◆ WORK INSTRUCTION:
Write out, word for word, every line in the data below from the one containing "X66040000Y35560000D03*" to the one containing "X39116000Y50800000D03*", both of them included.

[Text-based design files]
---------------
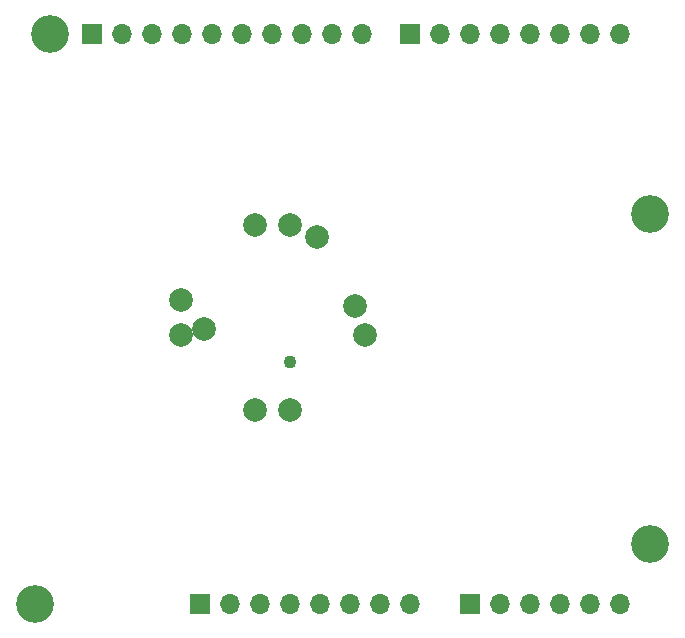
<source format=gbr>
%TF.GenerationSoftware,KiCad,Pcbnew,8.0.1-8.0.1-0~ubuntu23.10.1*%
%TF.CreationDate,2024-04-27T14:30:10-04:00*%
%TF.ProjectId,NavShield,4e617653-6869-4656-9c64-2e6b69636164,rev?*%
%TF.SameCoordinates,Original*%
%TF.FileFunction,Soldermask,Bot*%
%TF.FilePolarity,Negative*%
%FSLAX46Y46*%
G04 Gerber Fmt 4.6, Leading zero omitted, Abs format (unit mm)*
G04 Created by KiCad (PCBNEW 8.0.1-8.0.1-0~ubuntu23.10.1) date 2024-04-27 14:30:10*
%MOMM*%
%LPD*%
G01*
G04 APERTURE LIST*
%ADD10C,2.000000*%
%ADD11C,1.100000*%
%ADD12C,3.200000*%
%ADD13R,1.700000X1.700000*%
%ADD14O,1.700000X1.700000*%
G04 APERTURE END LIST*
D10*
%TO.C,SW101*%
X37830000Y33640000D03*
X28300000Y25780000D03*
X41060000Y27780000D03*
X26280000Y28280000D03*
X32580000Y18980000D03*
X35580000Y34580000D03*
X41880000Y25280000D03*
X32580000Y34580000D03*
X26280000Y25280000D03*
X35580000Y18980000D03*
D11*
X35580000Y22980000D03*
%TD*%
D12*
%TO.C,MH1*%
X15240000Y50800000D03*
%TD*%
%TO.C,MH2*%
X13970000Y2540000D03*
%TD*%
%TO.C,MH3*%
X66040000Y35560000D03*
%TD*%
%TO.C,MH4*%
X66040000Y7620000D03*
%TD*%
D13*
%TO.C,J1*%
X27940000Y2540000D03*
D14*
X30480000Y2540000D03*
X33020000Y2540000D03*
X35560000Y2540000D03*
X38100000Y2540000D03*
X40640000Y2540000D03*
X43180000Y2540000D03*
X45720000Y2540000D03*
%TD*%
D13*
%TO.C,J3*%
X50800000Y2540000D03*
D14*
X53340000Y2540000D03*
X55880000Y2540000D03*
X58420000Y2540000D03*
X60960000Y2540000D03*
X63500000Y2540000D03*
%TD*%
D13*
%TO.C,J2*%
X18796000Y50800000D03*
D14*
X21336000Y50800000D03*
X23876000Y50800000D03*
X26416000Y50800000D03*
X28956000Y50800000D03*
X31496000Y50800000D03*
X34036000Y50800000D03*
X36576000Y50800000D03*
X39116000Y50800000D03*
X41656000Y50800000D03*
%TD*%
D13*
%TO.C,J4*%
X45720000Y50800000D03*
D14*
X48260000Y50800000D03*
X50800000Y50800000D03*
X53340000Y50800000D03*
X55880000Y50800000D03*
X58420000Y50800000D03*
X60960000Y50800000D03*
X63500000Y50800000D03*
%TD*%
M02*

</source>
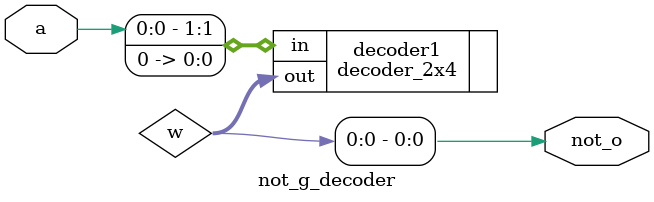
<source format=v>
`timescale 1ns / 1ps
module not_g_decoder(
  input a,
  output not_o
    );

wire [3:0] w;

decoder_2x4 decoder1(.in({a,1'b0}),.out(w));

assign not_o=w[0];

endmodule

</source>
---------------
◆ SOLUTION BELOW:
X66040000Y35560000D03*
%TD*%
%TO.C,MH4*%
X66040000Y7620000D03*
%TD*%
D13*
%TO.C,J1*%
X27940000Y2540000D03*
D14*
X30480000Y2540000D03*
X33020000Y2540000D03*
X35560000Y2540000D03*
X38100000Y2540000D03*
X40640000Y2540000D03*
X43180000Y2540000D03*
X45720000Y2540000D03*
%TD*%
D13*
%TO.C,J3*%
X50800000Y2540000D03*
D14*
X53340000Y2540000D03*
X55880000Y2540000D03*
X58420000Y2540000D03*
X60960000Y2540000D03*
X63500000Y2540000D03*
%TD*%
D13*
%TO.C,J2*%
X18796000Y50800000D03*
D14*
X21336000Y50800000D03*
X23876000Y50800000D03*
X26416000Y50800000D03*
X28956000Y50800000D03*
X31496000Y50800000D03*
X34036000Y50800000D03*
X36576000Y50800000D03*
X39116000Y50800000D03*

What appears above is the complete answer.